■ Tasks to perform:
1. Decide whether each statement agrees with the Steem account analysis, and answer yes or no with the deciding words from it quoted exactly: (a) The data goes back to the start in March 2016. (b) The February 2018 data was left out of the overall distributions. (c) The data was extracted on February 11 at 2:00 AM GMT.
2. Extend the Steem account analysis with a further paragraph that follows on from its last sentence.

■ Source document:
Analysis

in #utopian-io6 years ago (edited)

Details

I went to this conclusion by separating it into its basic parts (material or intellectual), then defining the parts and the relations between them. In this contribution, I attempted to slice the entire account table by category to understand how much of the accounts turns active, rises in reputation, and builds Steem Power.

Outline

This analysis will cover these points in this analysis.

  • Account Creation Trend for the Past 19 Months
  • Scatter Plot Showing The Relationship Between Age of the Accounts, and Reputation Score
  • Reputation Score Distribution & Posting Activity Distribution
  • Scatter Plot Showing The Relationship Between Post Count, and Reputation Score
  • Vesting Share Holding Distribution
  • Scatter Plot Showing The Relationship Between Vesting Share Holding & Reputation Score
  • By Witness Vote Distribution & Unused Power to Vote for Witness

Scope of Analysis

This analysis shows a 19 months worth of data to present trends, distribution, and relationships between variables of the Accounts table. I generated the data to capture all information from inception in March 2016 till the time the data was extracted on February 11 (2:00 AM GMT). I removed the February 2018 data when presenting trends since that month will only have partial data, they were included however for overall distributions and relationships.

■ Entries provided:
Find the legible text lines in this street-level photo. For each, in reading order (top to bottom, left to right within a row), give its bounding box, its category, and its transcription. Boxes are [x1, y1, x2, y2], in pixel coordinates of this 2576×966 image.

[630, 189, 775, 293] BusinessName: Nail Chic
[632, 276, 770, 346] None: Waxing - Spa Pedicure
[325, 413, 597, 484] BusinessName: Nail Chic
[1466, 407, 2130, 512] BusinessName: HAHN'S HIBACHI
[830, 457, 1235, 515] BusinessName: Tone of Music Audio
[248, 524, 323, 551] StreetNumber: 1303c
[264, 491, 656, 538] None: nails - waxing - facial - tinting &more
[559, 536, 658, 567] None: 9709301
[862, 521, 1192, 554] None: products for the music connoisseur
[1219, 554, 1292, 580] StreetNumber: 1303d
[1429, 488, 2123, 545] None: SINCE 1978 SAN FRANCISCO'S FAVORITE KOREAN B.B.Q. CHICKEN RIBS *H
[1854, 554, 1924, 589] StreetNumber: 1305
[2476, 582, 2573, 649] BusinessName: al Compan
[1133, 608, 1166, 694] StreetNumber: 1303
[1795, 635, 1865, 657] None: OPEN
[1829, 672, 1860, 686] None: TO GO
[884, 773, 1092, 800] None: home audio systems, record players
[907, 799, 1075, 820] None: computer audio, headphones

■ Exercise results:
1.
(a) Yes: "I generated the data to capture all information from inception in March 2016"
(b) No: "they were included however for overall distributions and relationships"
(c) Yes: "till the time the data was extracted on February 11 (2:00 AM GMT)"

2.
In presenting relationships via scatter plots, I have had to remove outlying dots to draw stronger correlation or non-correlation between the variables. Here are the accounts excluded per scatter plots:

Exclusion From Age - Reputation Scatter Plot

temp, null, initminer, cynthialiu, poloris, galant, ebethhand, crislar

Exclusion From Post Count - Reputation Scatter Plot

steemitboard, cheetah, minnowsupport, randowhale, originalworks, minnowpond, drotto, photocontests, bootster, minnowbooster, steemcleaners, screenname, minnowpond1, appreciator, buildawhale, resteemable, boomerang, stealthgoat, upme, cleverbot

Exclusions From Vesting Share - Reputation Scatter Plot

steemit, misterdelegation, steem, freedom, blocktrades, ned, mottler, jamesc, val-a, val-b, proskynneo, michael-b, jamesc1,, safari, batel, created, jaewoocho, alice, goku1, michael-a, bob, alvaro

Tools

I used arcange's Steem SQL Public Database to acquire the data-points related to the variables studied in this analysis under the Account table. I ran a simple query in a Microsoft Excel spreadsheet to get all the variables used:

SELECT name, created, post_count, vesting_shares, witnesses_voted_for, reputation FROM Accounts GROUP BY name, created, post_count, vesting_shares, witnesses_voted_for, reputation

  • To get the age in days of the accounts, I used the formula: =Now()-(created)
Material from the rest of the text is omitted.